Career, Major Works, and Turning Points
His life turned decisively from the prospect of a purely literary career toward the parish and the long duties of a country clergyman. Ordained in the Church of England, he served as vicar of Grasby in Lincolnshire for decades, a post that suited his inwardness and his preference for slow, local authority. In 1836 he married Louisa Sellwood, and on that occasion he adopted the surname "Turner", a personal and social recalibration that also marked his willingness to stand apart from the Tennyson name even while remaining bound to it. His best-known book, Sonnets (1860), and later sequences of devotional and reflective verse show a poet refining a narrow instrument - the sonnet and short lyric - to register memory, pastoral observation, and the ethical textures of ordinary time.

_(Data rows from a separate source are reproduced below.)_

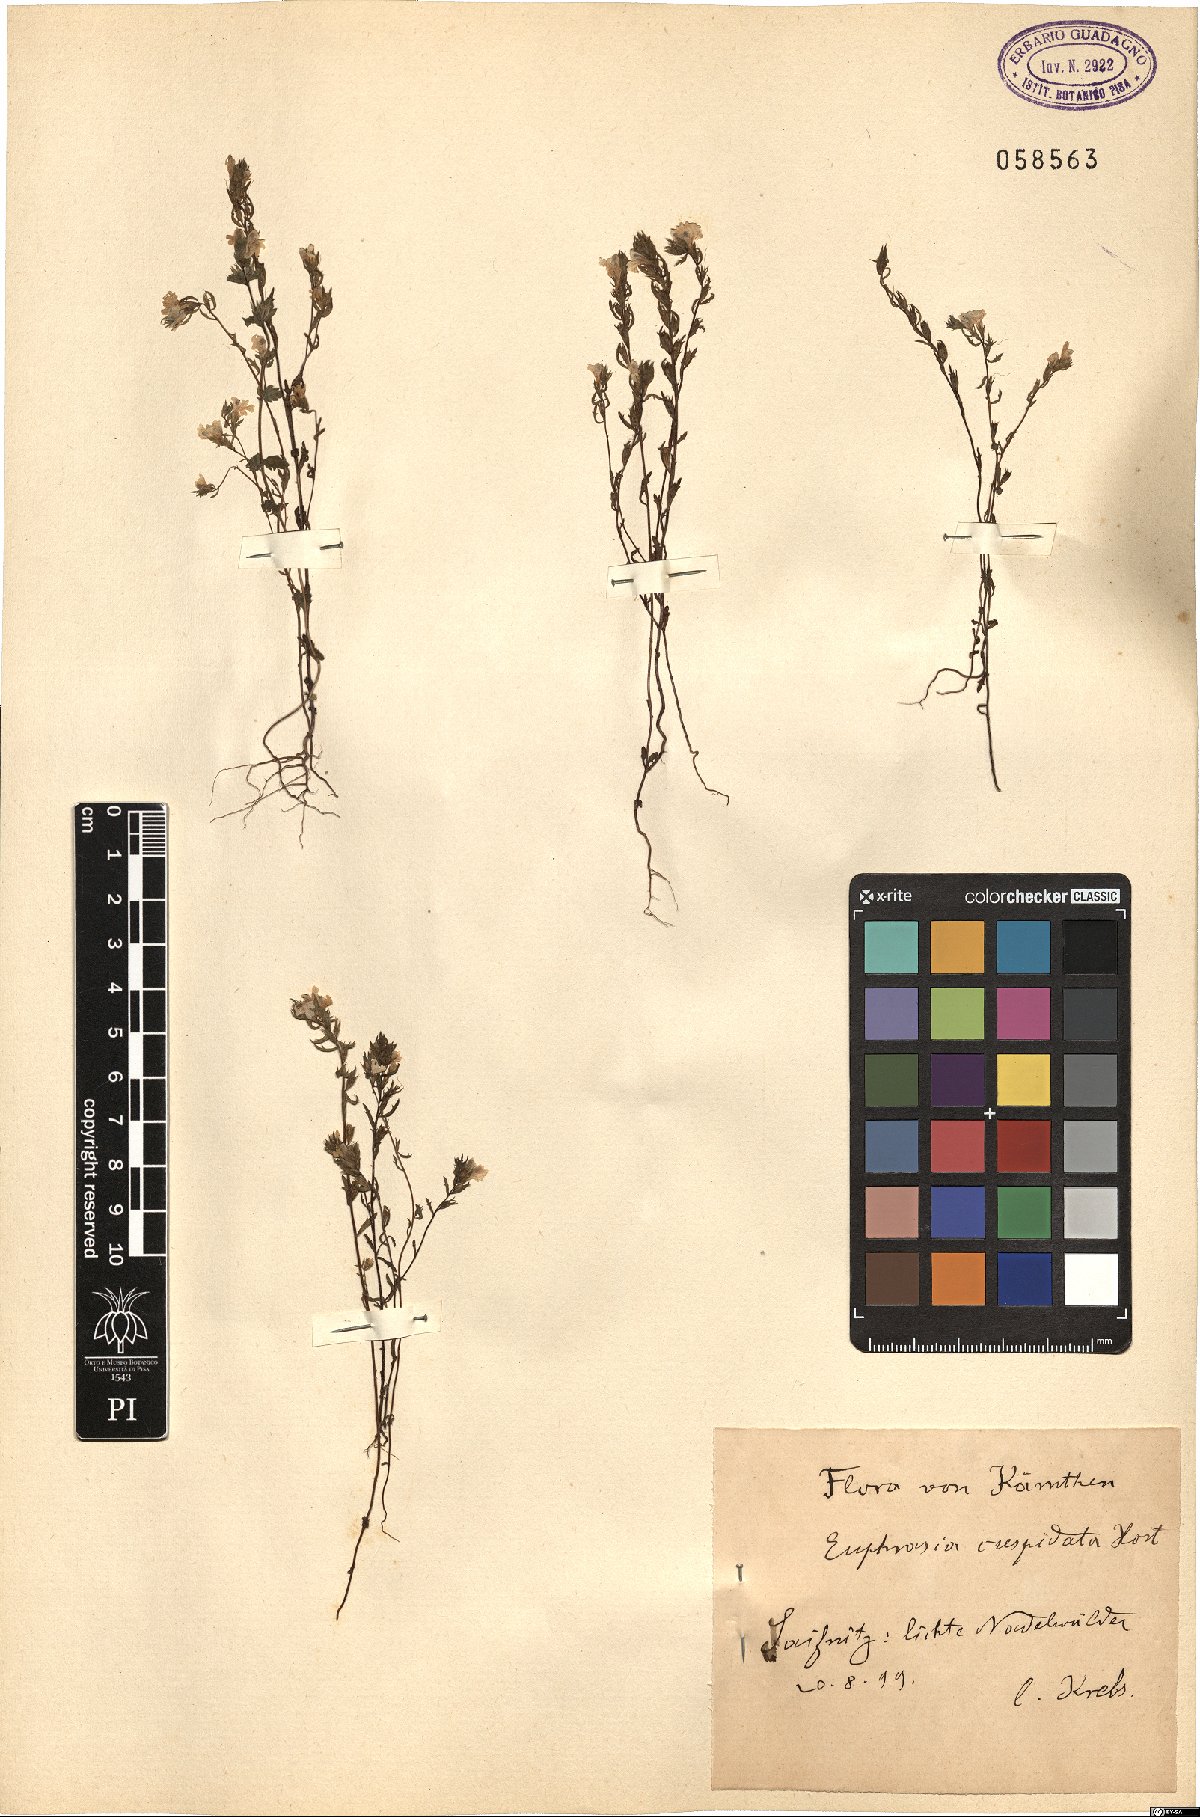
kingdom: Plantae
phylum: Tracheophyta
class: Magnoliopsida
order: Lamiales
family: Orobanchaceae
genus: Euphrasia
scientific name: Euphrasia cuspidata
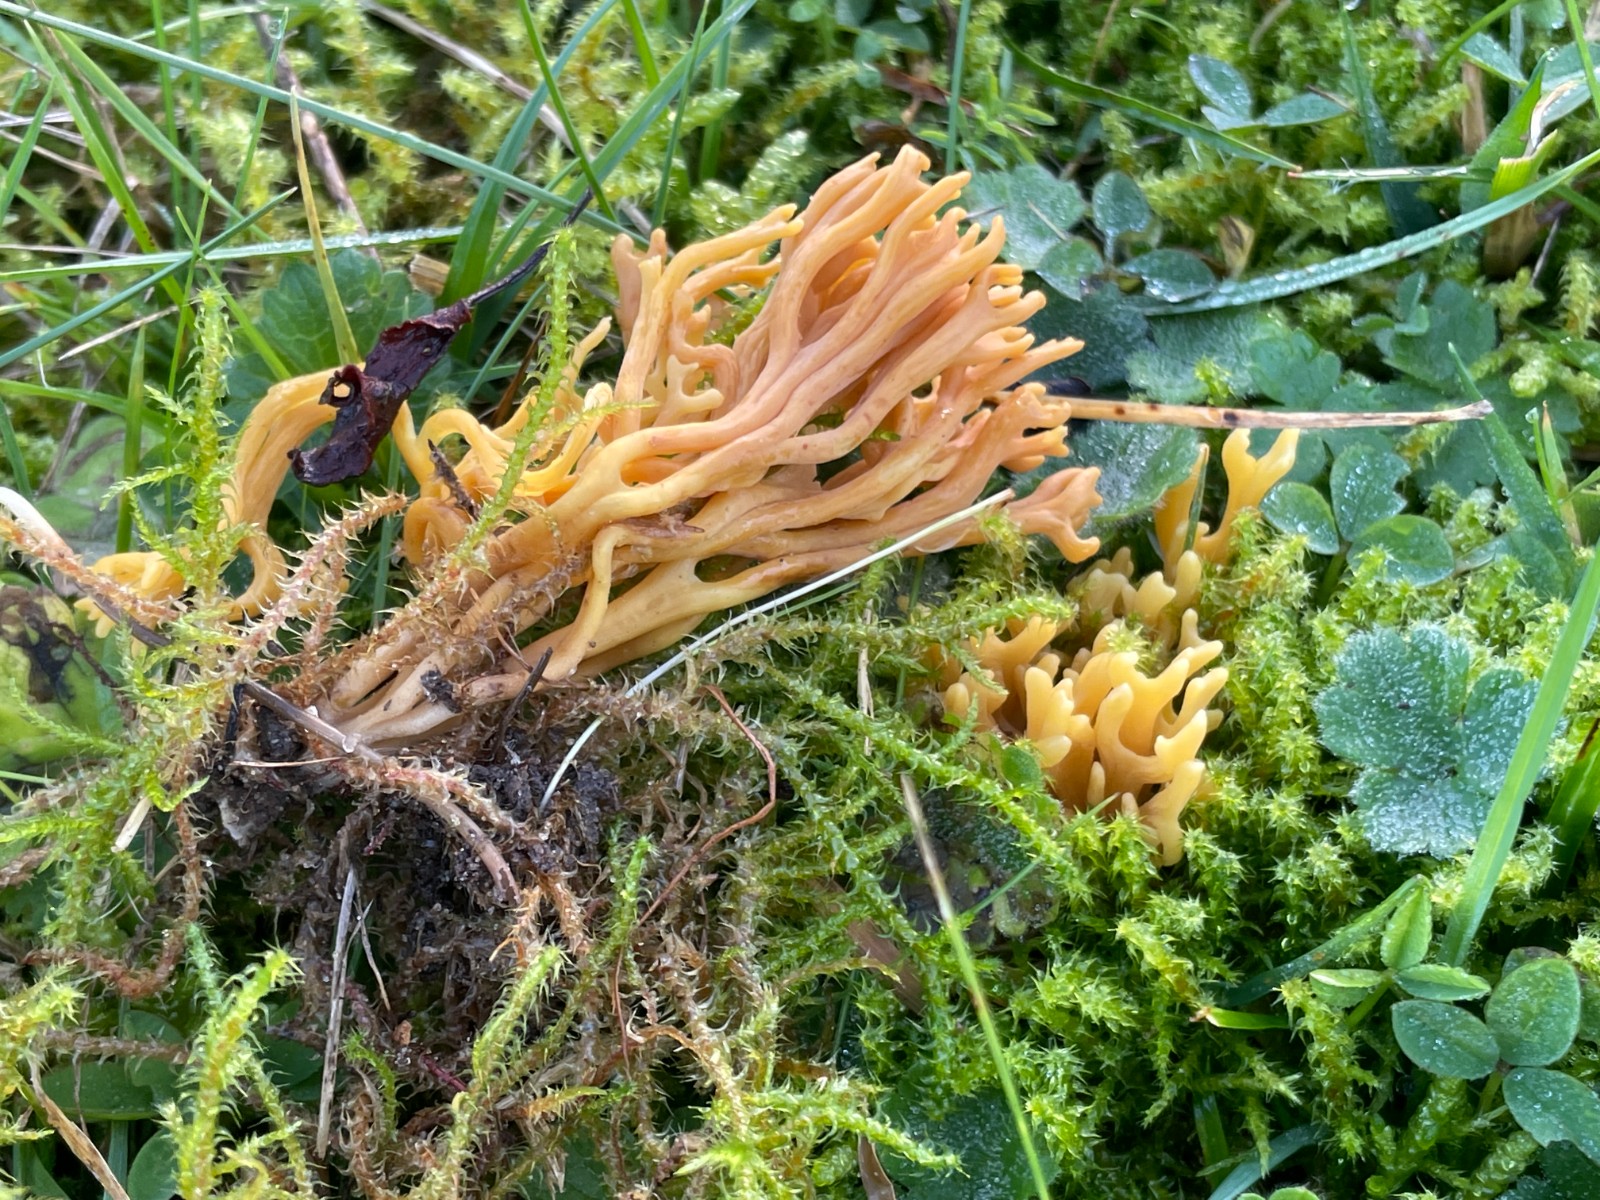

Philosophy, Style, and Themes
Turner wrote as a man for whom vocation was not a thunderclap but a practiced steadiness. The sonnet, with its strict boundaries and room for tonal pivot, became his moral technology: he preferred compression, poised argument, and a final clarifying turn, as if feeling needed form to become trustworthy. His poetry repeatedly tests how private emotion may be made answerable to faith and to the claims of other people - parishioners, family, the dead. In this he differs from Alfred's grander music: Charles tends toward the dimly lit interior, the hedged garden, the church path, where the soul is educated by attention and by restraint.

Psychologically, the drama in Turner is often the drama of worthiness - the longing to be equipped for duty while suspecting oneself unequal to it. "Not until he stood at the altar did he achieve a sense of being hale and furnished. It was strange, he thought, that a man would find his surest current in the spot where he felt least worthy". That sentence captures the logic of much of his devotional verse: grace arrives, if it arrives at all, through the very place one feels exposed. Equally characteristic is his sense of life as departure and return, a pattern that Victorian modernity sharpened with railways and accelerating time. "When the whistle blew and the call stretched thin across the night, one had to believe that any journey could be sweet to the soul". Turner is not a "train poet" in subject matter, but he is a poet of leave-taking, of the spiritual acoustics of farewell, and of the hope that motion - whether through grief, doubt, or the years - can be redeemed into meaning.

Legacy and Influence
Turner died on April 25, 1879, in England, having lived largely outside the metropolitan literary machine yet never outside the Victorian struggle to reconcile faith, feeling, and change. His reputation has long been eclipsed by his brother's, but his best sonnets endure as a parallel Victorian achievement: less famous, often quieter, and precisely for that reason revealing. In an age that increasingly rewarded scale and spectacle, Turner modeled a different authority - the authority of the minor key, of crafted brevity, and of a conscience willing to speak without shouting.